Wall Street swoons on China shock, oil slide

U.S. stocks down sharply in midday trade with investors unnerved by China volatility and the continuing slide in oil prices.

NEW YORK CITY, NEW YORK, UNITED STATES (JANUARY 7, 2016) (NYSE) – U.S. stocks were sharply lower in midday trade on Thursday (January 7) as market volatility in China and a relentless slide in oil prices unnerved investors, extending the shaky start to the year.

China allowed the biggest fall in the yuan in five months, and Shanghai stocks were halted for the second time this week after another brutal selloff tripped a newly imposed circuit breaker.

Global stocks, however, recouped some losses after the Shanghai and Shenzhen stock exchanges said China would suspend the circuit breaker as of Friday.

With Beijing accelerating the yuan’s depreciation to make its exports more competitive, investors fear the world’s second-largest economy is even weaker than had been imagined.

“If you look at it, it’s being driven by China,” said Michael Lear, Vice President of Athena Capital, when asked what was driving the U.S. markets lower on Thursday.

“They have halted twice this week because of the new trading rules that they have in place, but what you’re seeing is they’re responding as you would in terms of devaluing their currency, making their exports more attractive. So that is kind of the known. What the unknown is in all this is how that translates into the global markets and this is the first time we’ve seen China growth slow in this way.

Adding to the gloom, oil slipped below $33 a barrel to near 12-year lows due before regaining some ground.

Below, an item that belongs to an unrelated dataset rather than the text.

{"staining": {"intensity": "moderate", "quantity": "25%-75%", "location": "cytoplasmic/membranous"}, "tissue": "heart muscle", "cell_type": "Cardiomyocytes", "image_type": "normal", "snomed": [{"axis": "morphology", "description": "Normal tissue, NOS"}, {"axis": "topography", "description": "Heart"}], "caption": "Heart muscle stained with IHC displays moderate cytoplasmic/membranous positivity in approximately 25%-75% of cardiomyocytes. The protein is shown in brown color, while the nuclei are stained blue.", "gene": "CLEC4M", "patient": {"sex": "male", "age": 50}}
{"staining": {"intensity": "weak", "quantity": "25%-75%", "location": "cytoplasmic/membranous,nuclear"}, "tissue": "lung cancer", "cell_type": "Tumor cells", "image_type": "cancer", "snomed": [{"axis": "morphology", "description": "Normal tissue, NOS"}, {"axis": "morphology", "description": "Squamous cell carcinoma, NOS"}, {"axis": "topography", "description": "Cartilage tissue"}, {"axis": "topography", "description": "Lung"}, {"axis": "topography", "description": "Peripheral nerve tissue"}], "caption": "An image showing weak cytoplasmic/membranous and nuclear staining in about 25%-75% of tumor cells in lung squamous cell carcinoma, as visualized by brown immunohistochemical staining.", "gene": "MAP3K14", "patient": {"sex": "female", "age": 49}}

Still, oil prices are down about 70 percent since mid-2014.

“Across the board you’re seeing global indicators of growth on their low, so oil can continue to tick lower,” said Kevin Kelly, Chief Investment Officer at Recon Capital Partners.

Richmond Federal Reserve President Jeffrey Lacker struck a hawkish note on Thursday, saying the central bank may need to raise interest rates more than four times this year if oil prices stabilize, the dollar stops appreciating and inflation surges toward the Fed’s 2 percent target.

However, Fed funds futures contracts show that traders expect the central bank to raise rates at least twice in 2016, and are reducing bets on a third hike by December.

At 12:34 p.m. ET (1734 GMT) the Dow Jones industrial average was down 206.75 points, or 1.22 percent, at 16,699.76, the S&P 500 was down 25.49 points, or 1.28 percent, at 1,964.77 and the Nasdaq Composite index was down 79.95 points, or 1.65 percent, at 4,755.82.

Billionaire investor George Soros, speaking at an economic forum in Sri Lanka, drew similarities between the present environment and the financial crash of 2008.

He said global markets were facing a crisis and investors needed to be very cautious, Bloomberg reported.

The World Bank also cut its global economic growth forecast for 2016, saying the weak performance of major emerging market economies will tamp activity overall, as will anemic showings from developed countries such as the United States.

All 10 major S&P 500 sectors were lower with the financial index’s 1.8 percent fall leading the decliners. JPMorgan’s 2.6 percent fall weighed the most on the sector.

Data showed the number of Americans filing for unemployment benefits fell last week from a more than five-month high. The report comes ahead of the government’s closely watched monthly employment report due for release on Friday.

Shares of Apple were down 1.9 percent at $98.75 (USD), following reports of slowing shipments of the iPhone 6S and 6S Plus.

Yahoo fell 4.5 percent to $30.69 (USD) after Business Insider reported the company was working on a plan to cut its workforce by at least 10 percent. Alibaba, in which Yahoo has a stake, was down 4.8 percent at $73.60.